Warmer weather, poor air quality to blame for severe allergy season
EAU CLAIRE, Wis. (WEAU) - The summer allergy season has been a rough one for allergy sufferers for a variety of reasons. This summer has been hotter than normal and the poor air quality can be attributed to climate change and some may be experiencing worsening allergy symptoms because not having to mask-up outdoors anymore.
Dusti Mielke is a registered respiratory therapist for HSHS Sacred Heart hospital in Eau Claire. She says reactions to pollen spores, dust and other particles in the air can vary by person. They can be your typical mild symptoms like sneezing, itchy eyes and an irritated throat to more severe symptoms.
“You can develop mucus in your airways that can make it more difficult to breathe,” Mielke said. “You can have a reaction further down your airways that can make it harder to breathe”
Doctor James Boulter is a professor of chemistry and biochemistry, and public health and environmental studies at UW-Eau Claire and has been studying climate change for over 20 years. He says a particularly bothersome plant is staying around longer because the warmer weather.
“One interesting study that actually had a data point right here in La Crosse, showed that the growing season for ragweed, which is sort of the nemesis for a lot of people because of its pollen, has actually already lengthened over the last 20 years by about two-weeks time,” Boulter said.
In Eau Claire last week, the sky looked hazy due to the wild fires affecting air quality. Mielke says this poor air quality and seasonal allergies can have a big impact on people with respiratory conditions.
“I would definitely say our asthma population have a little bit more of a reaction because their airways are so sensitive,” Mielke said. “When everything in the air is kicked up and ramped up, it can set those asthma exasperations off a little bit.”
Boulter agrees those with respiratory conditions are more at risk for severe symptoms and reactions.
“Coupled with the worsened air quality and underlying respiratory diseases, that can be actually quite dangerous and send people to the hospital,” Boulter said.
Mielke says wearing a mask when outdoors during high-pollen counts can help block some of the particles that could get into your body. She also recommends if you want to to lawn work or gardening, to avoid the middle of the day.
“It’s best to do that at the beginning of the day or at the end of the day when the pollen is settled,” Mielke said.
Another tip of advice Mielke wants to stress is to keep your hands clean and away from your face.
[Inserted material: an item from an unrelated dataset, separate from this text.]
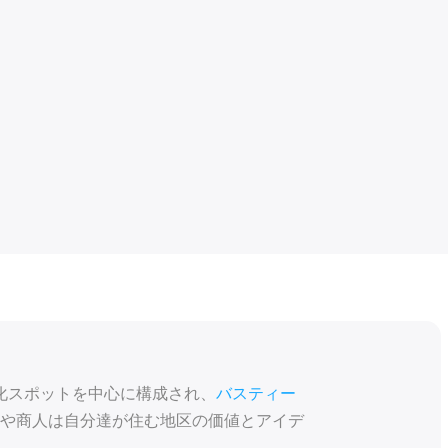
化スポットを中心に構成され、
バスティー
や商人は自分達が住む地区の価値とアイデ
“We have a tendency to want to touch our eyes, touch your mouth, your nose,” Mielke said. “Just make sure you’re washing your hands as much as possible to get that pollen, dust or anything off your hands.”
If you do suffer from allergies, Mielke suggests taking allergy medication to alleviate symptoms. She also recommends if you have asthma or a similar condition, to carry a rescue inhaler.
Mielke says it cab be difficult to tell the difference between allergies and an infection. She says if your unsure if you’re sick or it’s allergies, seeking medical help can be a good option.
“If you develop a fever or if you have body aches, you should go get tested and treat this as more of a cold than an allergic reaction or allergies to the outside environment,” Mielke said.